- Leader: Roddy Connolly
- Founded: 1926
- Dissolved: 1927
- Ideology: Communism Marxism
- Political position: Far-left

= Irish Workers' Party (1926) =

Irish Communist Party

The Worker's Party of Ireland (WPI) was a short-lived communist party in Ireland. It was founded in 1926 by former members of the Communist Party of Ireland (CPI) and other communists. Among its members were Roddy Connolly (son of James Connolly), who served as party leader, Nora Connolly (daughter of James Connolly), Tom Lyng, the trade unionist P. T. Daly, Walter Carpenter Jnr, and Jack White. Many of the members had been active in Jim Larkin's Irish Worker League, and the party attempted to affiliate with the Communist International in place of the IWL.

== Founding ==
Due to mounting frustrations at the political inaction of Sinn Féin, left leaning groups guided by former members of the CPI formed a special congress on 3, 4 and 7 April to form a political party. This congress chose Roddy Connolly to be the executive of this party under the title of "education organizer" and later "political secretary," he was also the only officially paid member of this new party. The WPI debuted to the public on 9 May 1926, at a commemoration event for James Connolly. Roddy Connolly announced the WPI as a party to resolve the questions of national and social identity which his father before him had set-out to solve.

== Politics ==
Roddy Connolly envisioned the party to be a player in the formation of an independent Irish workers' state from the Irish Free State. The WPI also stood against both Eamon De Valera's party Fianna Fáil, which was an agent of "petty-bourgeois nationalism" from his point of view, and W.T. Cosgrave's Cumann na nGaedheal. Although later in 1926, in line with perceptions of Soviet policies, the WPI would take a much softer stance on Fianna Fáil instead being allies in the fight against British colonialism to form an independent Ireland. The WPI pulled in support from working class individuals who were disillusioned with the pro-Anglo-Irish treaty views of Cumann na nGaedheal and the bourgeois views of Fianna Fáil.

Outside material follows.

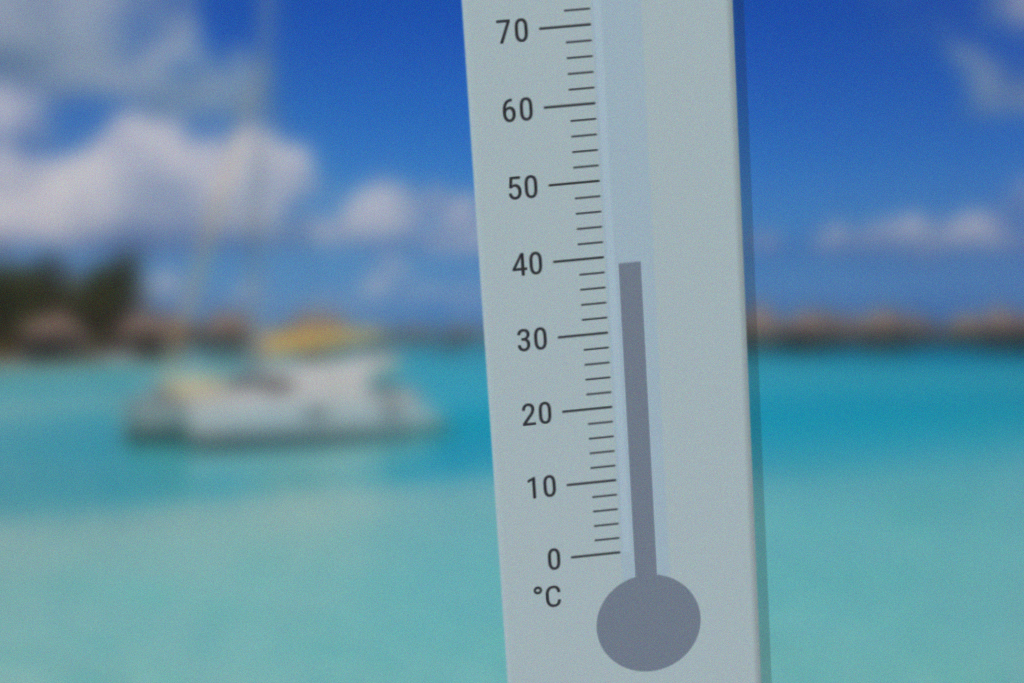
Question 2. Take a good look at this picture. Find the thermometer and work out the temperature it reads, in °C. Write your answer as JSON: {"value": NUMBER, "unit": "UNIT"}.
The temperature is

The party published Hammer and Plough in, edited by Roddy Connolly, and focused on work in the Irish National Unemployed Movement. Hammer and Plough would not prove to be a sustainable publication and suspend later October 1926 due to financial problems. The WPI would later try to launch the Workers' Republic as a replacement newspaper, but it would also cease publication in 1926 after only a few issues.

== Dissolution ==
Due to mounting pressures from the Communist International to disband and accept the Irish Worker League (IWL) as the primary party of Ireland, the WPI lost all of its momentum. Although by a majority vote the WPI refused to accept Moscow's proposition, Rody Connolly resigned as executive since he did not wish to go against the wishes of the guiding movement in Moscow. Remaining members would continue to have squabbles with Jim Larkin and the IWL until dissolving the party at the end of 1927. Many of the members (like Connolly) ended up joining the Irish Labour Party, others migrated back to the IWL and many others featured in other left wing, socialist and communist movements and parties, such as the Republican Congress.